§ Description of the task: Could you copy every entry exactly, dropping the pictures?

Saved entries:
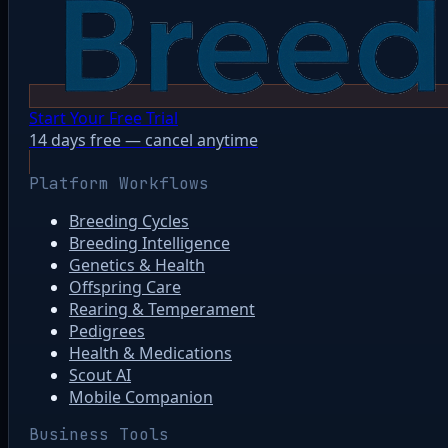
Start Your Free Trial
14 days free — cancel anytime
Platform Workflows
Breeding Cycles
Breeding Intelligence
Genetics & Health
Offspring Care
Rearing & Temperament
Pedigrees
Health & Medications
Scout AI
Mobile Companion
Business Tools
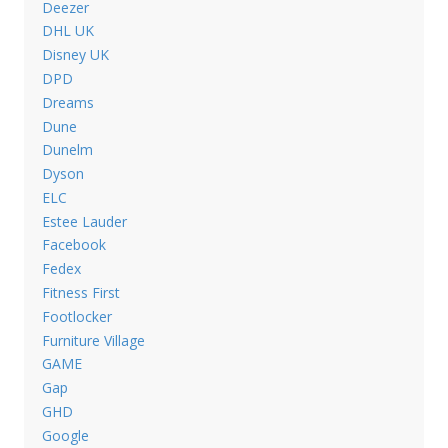
Deezer
DHL UK
Disney UK
DPD
Dreams
Dune
Dunelm
Dyson
ELC
Estee Lauder
Facebook
Fedex
Fitness First
Footlocker
Furniture Village
GAME
Gap
GHD
Google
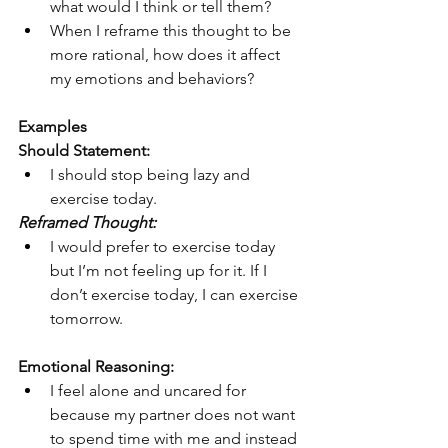
what would I think or tell them?
When I reframe this thought to be 
more rational, how does it affect 
my emotions and behaviors?
Examples
Should Statement:
I should stop being lazy and 
exercise today.
Reframed Thought:
I would prefer to exercise today 
but I’m not feeling up for it. If I 
don’t exercise today, I can exercise 
tomorrow.
Emotional Reasoning:
I feel alone and uncared for 
because my partner does not want 
to spend time with me and instead 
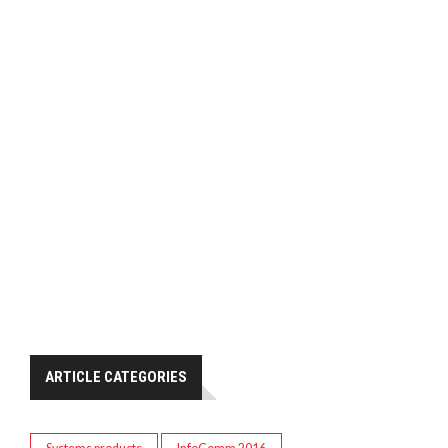
ARTICLE CATEGORIES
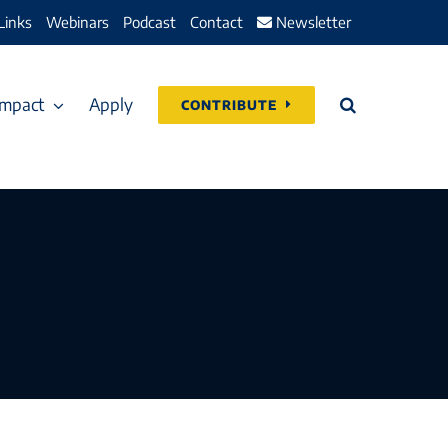
Links
Webinars
Podcast
Contact
Newsletter
Impact
Apply
CONTRIBUTE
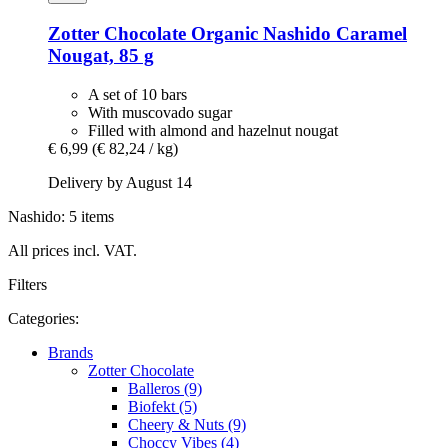
Zotter Chocolate
Organic Nashido Caramel
Nougat, 85 g
A set of 10 bars
With muscovado sugar
Filled with almond and hazelnut nougat
€ 6,99
(€ 82,24 / kg)
Delivery by August 14
Nashido: 5 items
All prices incl. VAT.
Filters
Categories:
Brands
Zotter Chocolate
Balleros (9)
Biofekt (5)
Cheery & Nuts (9)
Choccy Vibes (4)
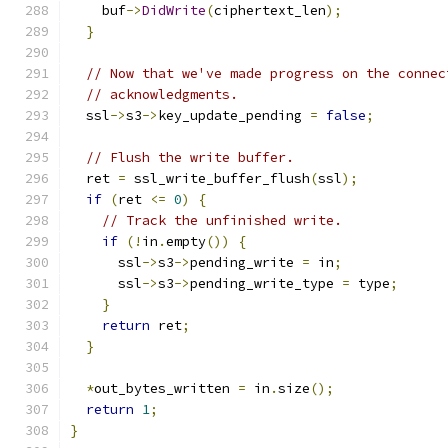
    buf
->
DidWrite
(
ciphertext_len
);
}
// Now that we've made progress on the connec
// acknowledgments.
  ssl
->
s3
->
key_update_pending 
=
false
;
// Flush the write buffer.
  ret 
=
 ssl_write_buffer_flush
(
ssl
);
if
(
ret 
<=
0
)
{
// Track the unfinished write.
if
(!
in
.
empty
())
{
      ssl
->
s3
->
pending_write 
=
 in
;
      ssl
->
s3
->
pending_write_type 
=
 type
;
}
return
 ret
;
}
*
out_bytes_written 
=
 in
.
size
();
return
1
;
}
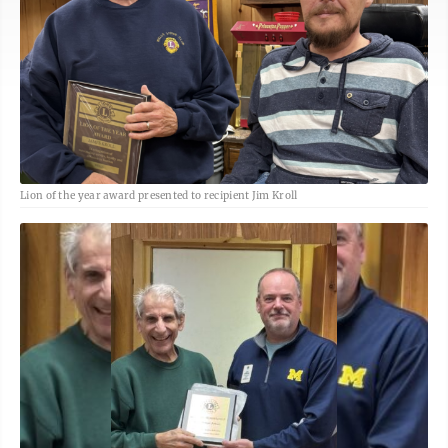
Lion of the year award presented to recipient Jim Kroll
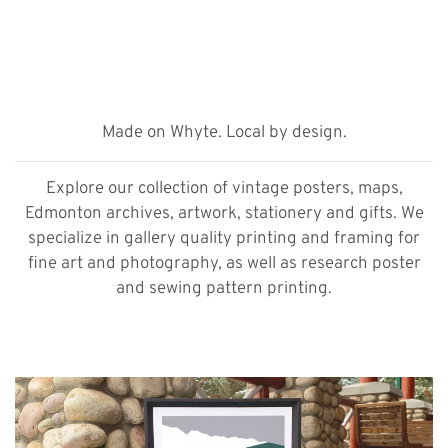
Made on Whyte. Local by design.
Explore our collection of vintage posters, maps,
Edmonton archives, artwork, stationery and gifts. We
specialize in gallery quality printing and framing for
fine art and photography, as well as research poster
and sewing pattern printing.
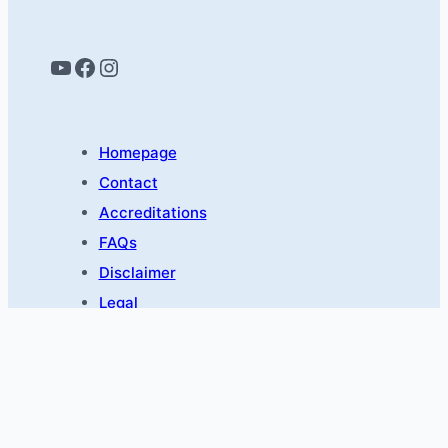
YouTube
Facebook
Instagram
Homepage
Contact
Accreditations
FAQs
Disclaimer
Legal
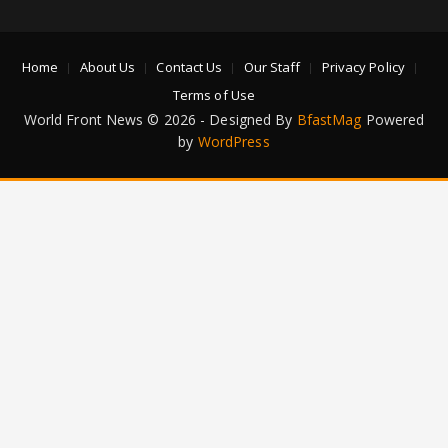
Home
About Us
Contact Us
Our Staff
Privacy Policy
Terms of Use
World Front News © 2026 - Designed By
BfastMag
Powered
by
WordPress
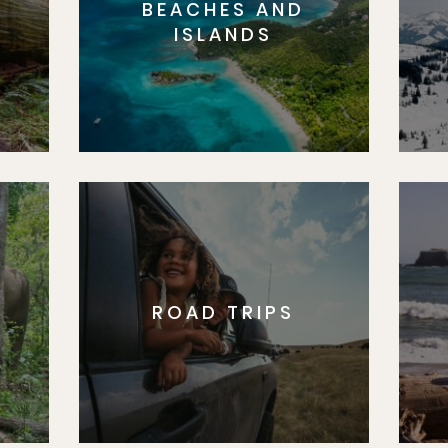
BEACHES AND
S
ISLANDS
ROAD TRIPS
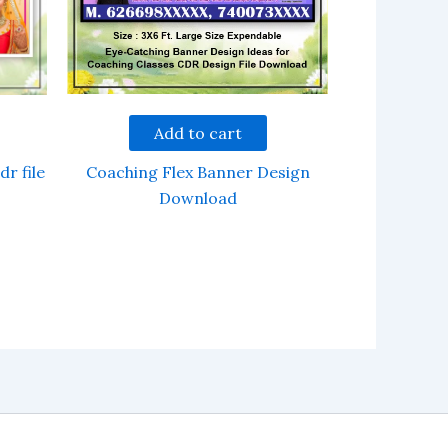
Add to cart
Coaching Flex Banner Design
dr file
Download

§ Solved exercise:
Start Your Free Trial
14 days free — cancel anytime
Platform Workflows
Breeding Cycles
Breeding Intelligence
Genetics & Health
Offspring Care
Rearing & Temperament
Pedigrees
Health & Medications
Scout AI
Mobile Companion
Business Tools
Deezer
DHL UK
Disney UK
DPD
Dreams
Dune
Dunelm
Dyson
ELC
Estee Lauder
Facebook
Fedex
Fitness First
Footlocker
Furniture Village
GAME
Gap
GHD
Google
what would I think or tell them?
When I reframe this thought to be 
more rational, how does it affect 
my emotions and behaviors?
Examples
Should Statement:
I should stop being lazy and 
exercise today.
Reframed Thought:
I would prefer to exercise today 
but I’m not feeling up for it. If I 
don’t exercise today, I can exercise 
tomorrow.
Emotional Reasoning:
I feel alone and uncared for 
because my partner does not want 
to spend time with me and instead 
ARTICLE CATEGORIES
Links
Webinars
Podcast
Contact
Newsletter
Impact
Apply
CONTRIBUTE
Zotter Chocolate
Organic Nashido Caramel
Nougat, 85 g
A set of 10 bars
With muscovado sugar
Filled with almond and hazelnut nougat
€ 6,99
(€ 82,24 / kg)
Delivery by August 14
Nashido: 5 items
All prices incl. VAT.
Filters
Categories:
Brands
Zotter Chocolate
Balleros (9)
Biofekt (5)
Cheery & Nuts (9)
Choccy Vibes (4)
    buf
->
DidWrite
(
ciphertext_len
);
}
// Now that we've made progress on the connec
// acknowledgments.
  ssl
->
s3
->
key_update_pending 
=
false
;
// Flush the write buffer.
  ret 
=
 ssl_write_buffer_flush
(
ssl
);
if
(
ret 
<=
0
)
{
// Track the unfinished write.
if
(!
in
.
empty
())
{
      ssl
->
s3
->
pending_write 
=
 in
;
      ssl
->
s3
->
pending_write_type 
=
 type
;
}
return
 ret
;
}
*
out_bytes_written 
=
 in
.
size
();
return
1
;
}
Lion of the year award presented to recipient Jim Kroll
Made on Whyte. Local by design.
Explore our collection of vintage posters, maps,
Edmonton archives, artwork, stationery and gifts. We
specialize in gallery quality printing and framing for
fine art and photography, as well as research poster
and sewing pattern printing.
YouTube
Facebook
Instagram
Homepage
Contact
Accreditations
FAQs
Disclaimer
Legal
Home
About Us
Contact Us
Our Staff
Privacy Policy
Terms of Use
World Front News © 2026 - Designed By
BfastMag
Powered
by
WordPress
BEACHES AND
S
ISLANDS
ROAD TRIPS
Add to cart
Coaching Flex Banner Design
dr file
Download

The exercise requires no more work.